## 取り組む課題
1. 課題文から、「OpenAI OpenAI Deep」という語句を含む箇所で始まり「Research 情報検索型 複雑なトピックに関するマルチステップ調査を実施し、重要な知見と出典付きの包括的レポートを提供する。」で終わる部分を、一字一句変えずに引用しなさい。
2. 次の(a)～(c)が課題文の内容と合っているかを判断しなさい。それぞれ「はい」か「いいえ」で答え、判断の決め手となる課題文の語句をそのまま引用して示しなさい。
(a) Clineは、オープンソースのコーディングエージェントとされている。
(b) Grok3 DeepSearchを開発した会社はGoogleである。
(c) AIエージェントには厳密な定義がある。

AI21 Labs Jurassic‑2 API 直感型 サイズごとに最適化されたバリエーションを持つ第二世代LLM。指示調整により高品質な応答を実現し、多言語対応と低レイテンシを特徴とする。
IBM watsonx Granite シリーズ API 直感型 企業向けに設計された基盤モデル群。対話や指示追従に特化し、業務データに基づく情報抽出や要約、分類タスクで高い実用性を発揮。安全性と効率性が重視されている。
Alibaba Qwen‑72B 公開 直感型 720億パラメータ級の大規模モデルで、多言語および長文コンテキスト処理に優れる。大規模な事前学習と指示微調整により、対話、翻訳、創造的生成など幅広いタスクで高い性能を示す。

AIエージェントの登場

AIエージェントには厳密な定義はありませんが、主にAI(現在はLLM)が自律的にタスクを実行する仕組み全般を指します。LLMの開発や運用には莫大なコストがかかるため、OpenAIをはじめとするLLMの先進企業の多くが赤字経営となっています。そのような中、AIエージェントは、LLMのビジネス活用を促進し、収益性の改善につながる取り組みとして注目されています。

開発会社 AIエージェント名 分類 主な用途と特徴
OpenAI OpenAI Operator タスク特化型 ブラウザ内でのウェブ操作を自律的に実行し、フォーム入力や商品注文などの反復作業を代行。ウェブページの閲覧・クリック操作を含むタスクを自動で完遂する。
OpenAI OpenAI Deep Research 情報検索型 ChatGPTに研究分析機能を付加し、ウェブ検索、情報収集、分析を自律的に行い、引用付きの詳細なレポートを生成する。
xAI Grok3 DeepSearch 情報検索型 膨大なウェブ情報を自律的に検索・分析し、必要なデータを高速で収集、レポートとしてまとめる。
Google Google Gemini Deep Research 情報検索型 複雑なトピックに関するマルチステップ調査を実施し、重要な知見と出典付きの包括的レポートを提供する。
Perplexity AI Perplexity Deep Research 情報検索型 数多くの検索と情報源の分析を経て、構造化されたレポートを自動生成。金融やマーケティングなど、専門分野の調査を効率的に支援する。
Cline Cline コード支援型 オープンソースのVS Code向け自律コーディングエージェント。計画立案と実行の2段階プロセスで、ファイル生成、編集、ターミナルコマンド実行などを自動化し、開発作業を支援する。
Cognition Labs Devin コード支援型 「世界初のAIソフトウェアエンジニア」として、長期的な論理推論と計画により複雑な開発タスクを自律的に実行。シェル、コードエディタ、ブラウザなどを統合し、コードの生成、テスト、デプロイを自動で行う。
GitHub (Microsoft) GitHub Copilot Agent コード支援型 VS Code上で自律的にマルチステップのコーディングタスクを遂行。プロジェクト全体を解析し、ファイル編集の提案、テスト実行、エラー修正を自動で行うことで開発効率を向上させる。

保存されたエントリ
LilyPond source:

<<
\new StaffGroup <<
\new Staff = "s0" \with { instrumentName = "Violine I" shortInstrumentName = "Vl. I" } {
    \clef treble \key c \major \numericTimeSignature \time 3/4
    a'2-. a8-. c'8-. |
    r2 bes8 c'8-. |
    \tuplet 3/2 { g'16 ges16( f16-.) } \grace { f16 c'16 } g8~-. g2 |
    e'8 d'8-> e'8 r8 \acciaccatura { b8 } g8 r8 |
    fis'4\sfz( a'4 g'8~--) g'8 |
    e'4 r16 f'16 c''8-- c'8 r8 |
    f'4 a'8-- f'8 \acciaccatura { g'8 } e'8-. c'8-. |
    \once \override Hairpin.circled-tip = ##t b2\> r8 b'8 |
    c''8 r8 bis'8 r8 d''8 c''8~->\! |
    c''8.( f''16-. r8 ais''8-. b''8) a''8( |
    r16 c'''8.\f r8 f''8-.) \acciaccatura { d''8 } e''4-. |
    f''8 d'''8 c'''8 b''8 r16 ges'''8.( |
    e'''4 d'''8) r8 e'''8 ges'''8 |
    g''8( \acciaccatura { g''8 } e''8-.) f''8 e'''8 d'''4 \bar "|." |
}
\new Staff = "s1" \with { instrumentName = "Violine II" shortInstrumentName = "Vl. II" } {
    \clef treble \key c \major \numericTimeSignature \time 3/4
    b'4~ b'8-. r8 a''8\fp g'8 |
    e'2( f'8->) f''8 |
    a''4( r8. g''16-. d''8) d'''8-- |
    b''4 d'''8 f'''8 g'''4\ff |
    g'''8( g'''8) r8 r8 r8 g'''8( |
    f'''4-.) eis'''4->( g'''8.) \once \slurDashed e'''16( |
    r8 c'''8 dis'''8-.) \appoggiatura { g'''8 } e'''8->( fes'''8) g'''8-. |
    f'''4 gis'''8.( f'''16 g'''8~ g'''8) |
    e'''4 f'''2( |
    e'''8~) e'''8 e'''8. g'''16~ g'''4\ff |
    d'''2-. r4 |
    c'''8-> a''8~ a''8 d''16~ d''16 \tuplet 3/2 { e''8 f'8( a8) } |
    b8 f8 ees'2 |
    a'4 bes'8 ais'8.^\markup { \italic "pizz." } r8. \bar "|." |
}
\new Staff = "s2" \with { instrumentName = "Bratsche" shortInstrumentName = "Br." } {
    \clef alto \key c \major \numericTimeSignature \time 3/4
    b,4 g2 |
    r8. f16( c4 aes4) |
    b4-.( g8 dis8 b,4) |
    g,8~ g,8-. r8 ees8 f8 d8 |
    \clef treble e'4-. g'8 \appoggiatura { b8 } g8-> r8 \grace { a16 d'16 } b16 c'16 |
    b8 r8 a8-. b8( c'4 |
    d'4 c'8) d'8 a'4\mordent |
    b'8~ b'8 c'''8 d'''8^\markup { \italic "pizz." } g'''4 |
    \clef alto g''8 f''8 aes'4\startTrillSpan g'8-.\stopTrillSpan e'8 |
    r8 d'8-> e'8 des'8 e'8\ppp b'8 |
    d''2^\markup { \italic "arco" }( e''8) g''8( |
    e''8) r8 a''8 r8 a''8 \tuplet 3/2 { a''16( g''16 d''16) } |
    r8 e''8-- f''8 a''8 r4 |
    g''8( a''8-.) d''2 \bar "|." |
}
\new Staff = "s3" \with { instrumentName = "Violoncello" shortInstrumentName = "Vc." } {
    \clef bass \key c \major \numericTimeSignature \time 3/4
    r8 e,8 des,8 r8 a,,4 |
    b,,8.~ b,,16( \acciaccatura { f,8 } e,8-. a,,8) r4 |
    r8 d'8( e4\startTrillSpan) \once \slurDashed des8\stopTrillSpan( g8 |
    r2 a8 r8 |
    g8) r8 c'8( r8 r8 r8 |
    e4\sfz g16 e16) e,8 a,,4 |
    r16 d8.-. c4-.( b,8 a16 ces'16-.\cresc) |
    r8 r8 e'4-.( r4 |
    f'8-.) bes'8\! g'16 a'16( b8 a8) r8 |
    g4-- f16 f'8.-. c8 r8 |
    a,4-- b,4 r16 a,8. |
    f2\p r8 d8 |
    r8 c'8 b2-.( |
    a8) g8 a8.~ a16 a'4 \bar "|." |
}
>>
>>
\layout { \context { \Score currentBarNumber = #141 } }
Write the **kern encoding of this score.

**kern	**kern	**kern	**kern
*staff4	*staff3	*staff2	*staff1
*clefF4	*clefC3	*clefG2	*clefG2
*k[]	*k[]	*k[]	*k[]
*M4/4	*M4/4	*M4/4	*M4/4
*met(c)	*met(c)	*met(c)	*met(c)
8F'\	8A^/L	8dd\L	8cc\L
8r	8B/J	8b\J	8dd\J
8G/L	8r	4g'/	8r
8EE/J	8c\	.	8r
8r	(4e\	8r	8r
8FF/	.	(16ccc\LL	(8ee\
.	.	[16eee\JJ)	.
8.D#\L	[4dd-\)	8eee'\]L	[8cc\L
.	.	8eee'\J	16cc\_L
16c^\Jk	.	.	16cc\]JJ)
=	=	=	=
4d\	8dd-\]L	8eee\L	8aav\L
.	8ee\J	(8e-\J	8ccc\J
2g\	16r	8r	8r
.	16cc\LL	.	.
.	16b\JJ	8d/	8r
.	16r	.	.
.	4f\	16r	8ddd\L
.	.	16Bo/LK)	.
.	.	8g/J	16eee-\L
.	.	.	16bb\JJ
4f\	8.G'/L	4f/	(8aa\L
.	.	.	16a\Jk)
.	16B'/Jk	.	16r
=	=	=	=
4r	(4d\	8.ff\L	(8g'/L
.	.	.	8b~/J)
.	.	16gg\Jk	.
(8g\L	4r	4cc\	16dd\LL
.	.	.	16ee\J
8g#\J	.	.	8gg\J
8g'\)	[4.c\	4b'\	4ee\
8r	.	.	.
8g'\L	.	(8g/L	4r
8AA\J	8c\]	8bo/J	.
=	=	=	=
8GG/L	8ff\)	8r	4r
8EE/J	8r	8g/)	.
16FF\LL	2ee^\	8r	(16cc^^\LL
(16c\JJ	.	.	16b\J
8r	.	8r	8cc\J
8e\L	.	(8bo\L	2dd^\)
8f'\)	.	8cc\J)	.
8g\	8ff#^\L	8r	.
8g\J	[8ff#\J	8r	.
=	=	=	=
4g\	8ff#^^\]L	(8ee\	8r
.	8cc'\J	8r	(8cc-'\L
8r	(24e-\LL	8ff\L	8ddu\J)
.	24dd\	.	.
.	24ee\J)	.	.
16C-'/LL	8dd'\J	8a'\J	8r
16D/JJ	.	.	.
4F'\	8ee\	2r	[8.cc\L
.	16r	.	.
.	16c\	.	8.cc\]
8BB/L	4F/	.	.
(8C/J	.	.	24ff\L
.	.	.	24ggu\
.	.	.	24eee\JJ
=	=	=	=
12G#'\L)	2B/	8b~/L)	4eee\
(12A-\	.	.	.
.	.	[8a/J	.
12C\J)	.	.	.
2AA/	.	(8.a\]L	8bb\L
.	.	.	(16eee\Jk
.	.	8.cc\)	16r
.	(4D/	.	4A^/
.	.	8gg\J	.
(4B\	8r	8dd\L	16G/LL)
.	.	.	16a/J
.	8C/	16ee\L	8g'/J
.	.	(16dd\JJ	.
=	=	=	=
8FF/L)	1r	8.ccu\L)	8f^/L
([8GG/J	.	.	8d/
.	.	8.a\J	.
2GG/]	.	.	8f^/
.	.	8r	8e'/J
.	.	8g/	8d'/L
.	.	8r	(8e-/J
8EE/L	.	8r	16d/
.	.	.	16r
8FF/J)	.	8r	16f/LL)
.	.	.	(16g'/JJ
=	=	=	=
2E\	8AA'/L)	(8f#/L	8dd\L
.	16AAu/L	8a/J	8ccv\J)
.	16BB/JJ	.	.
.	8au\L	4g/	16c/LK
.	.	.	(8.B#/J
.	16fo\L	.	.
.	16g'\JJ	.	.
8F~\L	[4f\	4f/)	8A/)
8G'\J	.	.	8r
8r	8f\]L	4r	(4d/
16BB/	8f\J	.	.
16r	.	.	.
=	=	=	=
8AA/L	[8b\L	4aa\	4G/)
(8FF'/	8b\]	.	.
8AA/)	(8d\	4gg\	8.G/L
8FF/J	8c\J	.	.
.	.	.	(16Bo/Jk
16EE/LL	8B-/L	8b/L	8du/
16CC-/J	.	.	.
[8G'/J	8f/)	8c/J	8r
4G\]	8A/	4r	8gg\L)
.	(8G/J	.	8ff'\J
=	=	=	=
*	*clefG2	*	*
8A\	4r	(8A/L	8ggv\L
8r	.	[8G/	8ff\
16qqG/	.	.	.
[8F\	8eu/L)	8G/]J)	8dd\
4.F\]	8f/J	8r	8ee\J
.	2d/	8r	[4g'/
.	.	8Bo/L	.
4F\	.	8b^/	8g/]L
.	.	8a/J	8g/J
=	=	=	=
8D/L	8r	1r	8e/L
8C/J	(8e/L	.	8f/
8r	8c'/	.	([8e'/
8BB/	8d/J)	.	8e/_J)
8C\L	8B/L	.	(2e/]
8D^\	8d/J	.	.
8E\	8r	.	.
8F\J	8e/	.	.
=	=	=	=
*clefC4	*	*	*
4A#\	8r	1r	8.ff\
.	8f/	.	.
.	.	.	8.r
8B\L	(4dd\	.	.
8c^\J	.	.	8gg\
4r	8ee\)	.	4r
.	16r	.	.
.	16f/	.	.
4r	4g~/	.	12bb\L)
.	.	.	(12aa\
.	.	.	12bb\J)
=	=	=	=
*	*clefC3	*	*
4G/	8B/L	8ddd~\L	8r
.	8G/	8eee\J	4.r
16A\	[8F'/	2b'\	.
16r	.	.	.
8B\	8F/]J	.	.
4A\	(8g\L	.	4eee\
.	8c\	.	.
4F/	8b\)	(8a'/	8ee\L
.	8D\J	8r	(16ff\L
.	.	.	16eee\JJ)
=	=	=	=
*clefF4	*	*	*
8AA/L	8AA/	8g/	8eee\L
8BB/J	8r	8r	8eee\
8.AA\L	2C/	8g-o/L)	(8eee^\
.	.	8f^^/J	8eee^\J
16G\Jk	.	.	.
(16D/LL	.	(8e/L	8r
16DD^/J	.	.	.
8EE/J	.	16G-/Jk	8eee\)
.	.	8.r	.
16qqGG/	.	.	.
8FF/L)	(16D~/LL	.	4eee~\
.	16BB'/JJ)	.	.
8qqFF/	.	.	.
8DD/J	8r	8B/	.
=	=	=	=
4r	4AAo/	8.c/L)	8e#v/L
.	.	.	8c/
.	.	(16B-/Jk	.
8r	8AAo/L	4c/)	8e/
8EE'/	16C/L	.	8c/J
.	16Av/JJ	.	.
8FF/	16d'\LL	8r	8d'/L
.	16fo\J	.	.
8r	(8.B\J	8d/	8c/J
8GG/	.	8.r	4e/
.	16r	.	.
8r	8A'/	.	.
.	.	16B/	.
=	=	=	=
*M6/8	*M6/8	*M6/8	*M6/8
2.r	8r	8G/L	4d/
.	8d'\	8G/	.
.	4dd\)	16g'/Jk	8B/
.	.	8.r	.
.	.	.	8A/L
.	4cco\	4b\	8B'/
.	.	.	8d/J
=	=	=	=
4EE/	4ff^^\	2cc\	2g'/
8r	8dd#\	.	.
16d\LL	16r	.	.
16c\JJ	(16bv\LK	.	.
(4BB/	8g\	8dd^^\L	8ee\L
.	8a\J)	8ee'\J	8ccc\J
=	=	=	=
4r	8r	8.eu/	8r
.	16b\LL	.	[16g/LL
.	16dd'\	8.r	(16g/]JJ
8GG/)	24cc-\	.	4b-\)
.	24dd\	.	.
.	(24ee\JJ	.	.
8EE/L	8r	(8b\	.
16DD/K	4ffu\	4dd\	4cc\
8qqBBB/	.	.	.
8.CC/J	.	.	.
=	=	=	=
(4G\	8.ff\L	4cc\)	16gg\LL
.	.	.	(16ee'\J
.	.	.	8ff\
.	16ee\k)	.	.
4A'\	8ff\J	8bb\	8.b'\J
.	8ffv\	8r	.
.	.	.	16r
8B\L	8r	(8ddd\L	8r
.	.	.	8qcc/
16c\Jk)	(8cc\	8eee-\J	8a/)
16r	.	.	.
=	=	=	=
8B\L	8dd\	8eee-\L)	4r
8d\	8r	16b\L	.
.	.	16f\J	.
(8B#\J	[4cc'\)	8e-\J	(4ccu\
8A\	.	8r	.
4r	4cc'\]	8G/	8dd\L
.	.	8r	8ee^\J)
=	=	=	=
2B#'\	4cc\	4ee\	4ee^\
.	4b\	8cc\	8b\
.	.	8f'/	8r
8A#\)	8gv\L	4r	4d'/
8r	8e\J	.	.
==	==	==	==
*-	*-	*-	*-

## 解答例
1.
OpenAI OpenAI Deep Research 情報検索型 ChatGPTに研究分析機能を付加し、ウェブ検索、情報収集、分析を自律的に行い、引用付きの詳細なレポートを生成する。
xAI Grok3 DeepSearch 情報検索型 膨大なウェブ情報を自律的に検索・分析し、必要なデータを高速で収集、レポートとしてまとめる。
Google Google Gemini Deep Research 情報検索型 複雑なトピックに関するマルチステップ調査を実施し、重要な知見と出典付きの包括的レポートを提供する。

2.
(a) はい。「オープンソースのVS Code向け自律コーディングエージェント」
(b) いいえ。「xAI Grok3 DeepSearch」
(c) いいえ。「AIエージェントには厳密な定義はありません」